-- Opening Marker --

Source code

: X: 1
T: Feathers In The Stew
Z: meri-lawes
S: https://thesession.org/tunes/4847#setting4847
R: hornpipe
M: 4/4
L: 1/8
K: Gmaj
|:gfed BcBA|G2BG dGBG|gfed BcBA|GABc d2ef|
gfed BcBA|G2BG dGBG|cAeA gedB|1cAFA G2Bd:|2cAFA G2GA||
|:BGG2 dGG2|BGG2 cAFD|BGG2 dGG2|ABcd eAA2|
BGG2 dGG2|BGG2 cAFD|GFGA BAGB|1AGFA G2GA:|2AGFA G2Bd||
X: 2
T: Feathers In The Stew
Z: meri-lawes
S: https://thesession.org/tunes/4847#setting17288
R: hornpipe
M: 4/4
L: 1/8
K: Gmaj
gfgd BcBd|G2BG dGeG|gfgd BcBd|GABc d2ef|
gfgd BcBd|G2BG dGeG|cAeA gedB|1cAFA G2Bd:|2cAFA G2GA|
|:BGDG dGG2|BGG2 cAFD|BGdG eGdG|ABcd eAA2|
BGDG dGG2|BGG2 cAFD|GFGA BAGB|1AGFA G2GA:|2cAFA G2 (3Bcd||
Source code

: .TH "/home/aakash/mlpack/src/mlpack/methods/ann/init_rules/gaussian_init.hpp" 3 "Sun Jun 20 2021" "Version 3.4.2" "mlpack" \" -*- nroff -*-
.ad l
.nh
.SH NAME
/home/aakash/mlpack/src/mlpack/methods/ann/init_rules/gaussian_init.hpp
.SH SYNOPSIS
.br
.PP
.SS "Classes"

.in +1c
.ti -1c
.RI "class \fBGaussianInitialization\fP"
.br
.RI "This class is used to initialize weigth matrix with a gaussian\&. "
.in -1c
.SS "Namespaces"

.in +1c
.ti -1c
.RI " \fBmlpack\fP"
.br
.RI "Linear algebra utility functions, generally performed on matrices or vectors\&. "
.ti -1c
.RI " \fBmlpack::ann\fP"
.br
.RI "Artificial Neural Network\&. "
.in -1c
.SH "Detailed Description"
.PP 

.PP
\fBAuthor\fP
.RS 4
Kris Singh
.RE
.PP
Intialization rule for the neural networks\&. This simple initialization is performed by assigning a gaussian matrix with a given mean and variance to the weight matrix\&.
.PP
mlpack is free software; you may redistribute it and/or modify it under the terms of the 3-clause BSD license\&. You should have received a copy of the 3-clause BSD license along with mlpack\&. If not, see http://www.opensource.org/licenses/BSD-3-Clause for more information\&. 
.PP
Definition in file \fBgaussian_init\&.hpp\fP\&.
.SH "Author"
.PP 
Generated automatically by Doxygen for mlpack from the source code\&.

-- Closing Marker --

_Work task_
Copy every single line of the material above that holds "ABcd".

_Task result_
|:BGG2 dGG2|BGG2 cAFD|BGG2 dGG2|ABcd eAA2|
|:BGDG dGG2|BGG2 cAFD|BGdG eGdG|ABcd eAA2|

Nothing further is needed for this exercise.